→ **TASK STATEMENT**: Each line of the data must be copied exactly.

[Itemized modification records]
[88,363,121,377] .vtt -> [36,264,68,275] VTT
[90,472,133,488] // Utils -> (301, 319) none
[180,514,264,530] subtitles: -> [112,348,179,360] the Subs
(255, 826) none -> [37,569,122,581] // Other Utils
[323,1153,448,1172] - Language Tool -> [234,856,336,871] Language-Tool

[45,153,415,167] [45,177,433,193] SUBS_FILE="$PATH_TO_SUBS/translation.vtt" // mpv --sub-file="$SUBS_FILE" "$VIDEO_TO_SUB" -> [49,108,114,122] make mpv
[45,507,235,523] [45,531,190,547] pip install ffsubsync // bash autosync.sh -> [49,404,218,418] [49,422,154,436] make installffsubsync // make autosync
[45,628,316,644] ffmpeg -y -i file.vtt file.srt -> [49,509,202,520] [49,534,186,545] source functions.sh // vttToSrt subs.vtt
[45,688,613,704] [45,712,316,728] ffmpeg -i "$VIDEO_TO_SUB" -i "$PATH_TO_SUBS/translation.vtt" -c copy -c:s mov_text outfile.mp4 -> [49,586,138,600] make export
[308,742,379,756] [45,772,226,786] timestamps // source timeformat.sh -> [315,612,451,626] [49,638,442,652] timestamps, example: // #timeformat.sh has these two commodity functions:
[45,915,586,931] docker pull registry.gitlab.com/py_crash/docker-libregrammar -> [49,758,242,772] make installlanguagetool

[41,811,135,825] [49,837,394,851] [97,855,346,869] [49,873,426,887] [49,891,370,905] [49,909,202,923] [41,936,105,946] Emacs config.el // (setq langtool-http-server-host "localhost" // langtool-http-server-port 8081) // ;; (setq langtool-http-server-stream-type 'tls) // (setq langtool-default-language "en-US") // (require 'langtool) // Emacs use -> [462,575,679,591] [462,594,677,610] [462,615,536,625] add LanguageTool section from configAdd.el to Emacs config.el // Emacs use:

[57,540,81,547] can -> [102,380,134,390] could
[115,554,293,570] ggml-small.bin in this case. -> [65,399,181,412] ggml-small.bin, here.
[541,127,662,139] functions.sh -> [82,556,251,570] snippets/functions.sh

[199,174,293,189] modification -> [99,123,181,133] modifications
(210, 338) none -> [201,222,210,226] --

→ **SOLUTION FOR THIS EXERCISE**:
[88,363,121,377] .vtt -> [36,264,68,275] VTT
[90,472,133,488] // Utils -> (301, 319) none
[180,514,264,530] subtitles: -> [112,348,179,360] the Subs
(255, 826) none -> [37,569,122,581] // Other Utils
[323,1153,448,1172] - Language Tool -> [234,856,336,871] Language-Tool

[45,153,415,167] [45,177,433,193] SUBS_FILE="$PATH_TO_SUBS/translation.vtt" // mpv --sub-file="$SUBS_FILE" "$VIDEO_TO_SUB" -> [49,108,114,122] make mpv
[45,507,235,523] [45,531,190,547] pip install ffsubsync // bash autosync.sh -> [49,404,218,418] [49,422,154,436] make installffsubsync // make autosync
[45,628,316,644] ffmpeg -y -i file.vtt file.srt -> [49,509,202,520] [49,534,186,545] source functions.sh // vttToSrt subs.vtt
[45,688,613,704] [45,712,316,728] ffmpeg -i "$VIDEO_TO_SUB" -i "$PATH_TO_SUBS/translation.vtt" -c copy -c:s mov_text outfile.mp4 -> [49,586,138,600] make export
[308,742,379,756] [45,772,226,786] timestamps // source timeformat.sh -> [315,612,451,626] [49,638,442,652] timestamps, example: // #timeformat.sh has these two commodity functions:
[45,915,586,931] docker pull registry.gitlab.com/py_crash/docker-libregrammar -> [49,758,242,772] make installlanguagetool

[41,811,135,825] [49,837,394,851] [97,855,346,869] [49,873,426,887] [49,891,370,905] [49,909,202,923] [41,936,105,946] Emacs config.el // (setq langtool-http-server-host "localhost" // langtool-http-server-port 8081) // ;; (setq langtool-http-server-stream-type 'tls) // (setq langtool-default-language "en-US") // (require 'langtool) // Emacs use -> [462,575,679,591] [462,594,677,610] [462,615,536,625] add LanguageTool section from configAdd.el to Emacs config.el // Emacs use:

[57,540,81,547] can -> [102,380,134,390] could
[115,554,293,570] ggml-small.bin in this case. -> [65,399,181,412] ggml-small.bin, here.
[541,127,662,139] functions.sh -> [82,556,251,570] snippets/functions.sh

[199,174,293,189] modification -> [99,123,181,133] modifications
(210, 338) none -> [201,222,210,226] --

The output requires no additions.